La Honda Gold Wing à cadre Doncque que vous avez sous les yeux a été fabriquée à deux exemplaires. Il s’agit d’une commande de Honda Suisse pour courir en endurance, en 1976. Celle-ci, restaurée, fait partie de la collection d’Horst Frerichs, ancien directeur de Honda Suisse. Cette moto doit son existence à une rencontre décisive, à la fin des années soixante-dix. Pas une rencontre au sommet, mais une rencontre au fond d’un fossé se souvient Pierre Doncque, son concepteur :
« de retour d’une concentration moto, au guidon de ma Terrot 500, je suivais une Honda CB 350, mais suite à un freinage un peu trop optimiste, je me suis retrouvé dans un fossé en tentant de la dépasser ! » Le pilote de la Honda qui l’aida à se sortir de ce mauvais pas n’était autre que Georges Godier. De cette sortie de route naîtra une solide amitié et une fructueuse collaboration entre ce professeur de l’IUT d’Amiens, Pierre Doncque donc, et l’écurie GodierGenoud qui emportera le championnat d’Europe d’endurance en 1975 sur une Kawasaki conçue par le premier nommé. Jusque-là, les motos d’endurance étaient de simples motos de route préparées pour la compétition. Mais Georges Godier, Alain Genoud et
Pierre Doncque décident de partir d’une feuille blanche et de réaliser un prototype spécialement pour le championnat d’Europe
(le championnat du Monde d’endurance ne sera créé qu’en 1980). Le cahier des charges prévoyait de développer une moto modulable dont les parties pouvaient être facilement démontées et changées pour permettre des interventions plus rapides, mais aussi une meilleure accessibilité de la mécanique.

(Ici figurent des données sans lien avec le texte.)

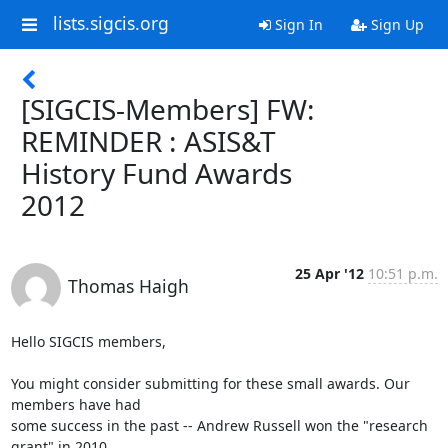
lists.sigcis.org
Sign In
Sign Up
[SIGCIS-Members] FW:
REMINDER : ASIS&T
History Fund Awards
2012
25 Apr '12
10:51 p.m.
Thomas Haigh
Hello SIGCIS members,

You might consider submitting for these small awards. Our 
members have had

some success in the past -- Andrew Russell won the "research 
grant" in 2010.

Doncque conçoit une structure triangulée
Pierre Doncque va dessiner une moto avec des solutions innovantes. Profitons-en pour prendre un petit cours de physique : « on pilote la moto via la roue avant, mais la roue arrière est aussi directrice indépendamment de la volonté du pilote. Un défaut ou une trop grande flexibilité de
la structure peut être très préjudiciable au guidage. Comme une moto a un très faible empattement, celle-ci est très sensible aux défauts structurels qui peuvent induire des mouvements de lacets de la roue arrière, surtout en courbe, la suspension assurant seule le guidage sur l’angle pendant le virage. Ma Terrot avait une suspension arrière coulissante qui était une vraie catastrophe en termes de rigidité, et donc de tenue de route, d’où l’importance des liaisons au sol. »
Pierre Doncque s’attaque alors au problème, en repensant entièrement la partie-cycle de la moto. Pour régler les défauts de liaison au sol de la roue arrière, il met au point la partie la plus novatrice du projet, la suspension arrière. Il imagine le premier système de suspension où un amortisseur unique (un Koni de Formule1) est associé à un système de biellettes et basculeurs qui permettent non seulement de régler le débattement et la progressivité de la suspension, mais aussi de ramener son poids au plus près du centre de gravité de la moto et d’améliorer la rigidité de l’ensemble
(Ce système sera repris un plus tard par Kawasaki sous la dénomination Uni-Trak, puis par Suzuki avec le Full-Floater). Ensuite, pour éviter des interactions indésirables entre l’avant et l’arrière, il faut un cadre très rigide. Doncque conçoit et dessine une structure triangulée en treillis de tubes métalliques qui enserre le moteur et évite ainsi des échanges d’énergie néfaste entre la roue avant et arrière. Notre professeur vient de créer le premier cadre périmétrique au monde.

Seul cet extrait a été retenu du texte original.